Turn everything from the line containing "order: Hymenoptera" down to the last line of the entries into a JSON list of strings, one string per line. Leave out any blank lines.

--- Begin ---

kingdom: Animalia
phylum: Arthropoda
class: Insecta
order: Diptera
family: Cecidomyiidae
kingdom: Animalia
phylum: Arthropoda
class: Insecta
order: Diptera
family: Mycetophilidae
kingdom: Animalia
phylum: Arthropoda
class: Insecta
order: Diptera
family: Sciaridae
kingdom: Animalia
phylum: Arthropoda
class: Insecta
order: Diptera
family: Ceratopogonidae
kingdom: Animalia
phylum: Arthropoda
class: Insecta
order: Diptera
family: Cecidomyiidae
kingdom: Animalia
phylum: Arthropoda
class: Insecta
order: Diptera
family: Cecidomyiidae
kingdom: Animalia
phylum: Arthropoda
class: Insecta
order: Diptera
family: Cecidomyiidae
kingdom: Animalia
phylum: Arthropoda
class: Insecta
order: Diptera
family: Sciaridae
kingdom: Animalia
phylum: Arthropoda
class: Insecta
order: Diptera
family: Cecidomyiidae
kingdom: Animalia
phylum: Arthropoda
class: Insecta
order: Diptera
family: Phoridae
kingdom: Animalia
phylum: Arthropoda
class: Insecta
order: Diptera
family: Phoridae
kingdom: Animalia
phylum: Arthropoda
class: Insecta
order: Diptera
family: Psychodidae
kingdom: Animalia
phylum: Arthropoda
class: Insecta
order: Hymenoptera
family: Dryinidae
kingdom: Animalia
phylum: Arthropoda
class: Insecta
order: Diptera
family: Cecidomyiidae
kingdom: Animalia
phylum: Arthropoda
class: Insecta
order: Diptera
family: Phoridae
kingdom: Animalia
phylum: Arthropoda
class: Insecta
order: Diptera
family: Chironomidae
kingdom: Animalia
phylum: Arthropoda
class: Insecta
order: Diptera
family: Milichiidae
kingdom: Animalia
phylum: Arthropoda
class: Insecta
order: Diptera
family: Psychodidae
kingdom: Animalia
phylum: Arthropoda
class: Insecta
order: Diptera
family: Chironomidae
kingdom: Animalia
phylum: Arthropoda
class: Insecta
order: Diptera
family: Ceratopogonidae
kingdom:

--- End ---

[FINISHED ANSWER]
[
  "order: Hymenoptera",
  "family: Dryinidae",
  "kingdom: Animalia",
  "phylum: Arthropoda",
  "class: Insecta",
  "order: Diptera",
  "family: Cecidomyiidae",
  "kingdom: Animalia",
  "phylum: Arthropoda",
  "class: Insecta",
  "order: Diptera",
  "family: Phoridae",
  "kingdom: Animalia",
  "phylum: Arthropoda",
  "class: Insecta",
  "order: Diptera",
  "family: Chironomidae",
  "kingdom: Animalia",
  "phylum: Arthropoda",
  "class: Insecta",
  "order: Diptera",
  "family: Milichiidae",
  "kingdom: Animalia",
  "phylum: Arthropoda",
  "class: Insecta",
  "order: Diptera",
  "family: Psychodidae",
  "kingdom: Animalia",
  "phylum: Arthropoda",
  "class: Insecta",
  "order: Diptera",
  "family: Chironomidae",
  "kingdom: Animalia",
  "phylum: Arthropoda",
  "class: Insecta",
  "order: Diptera",
  "family: Ceratopogonidae",
  "kingdom:"
]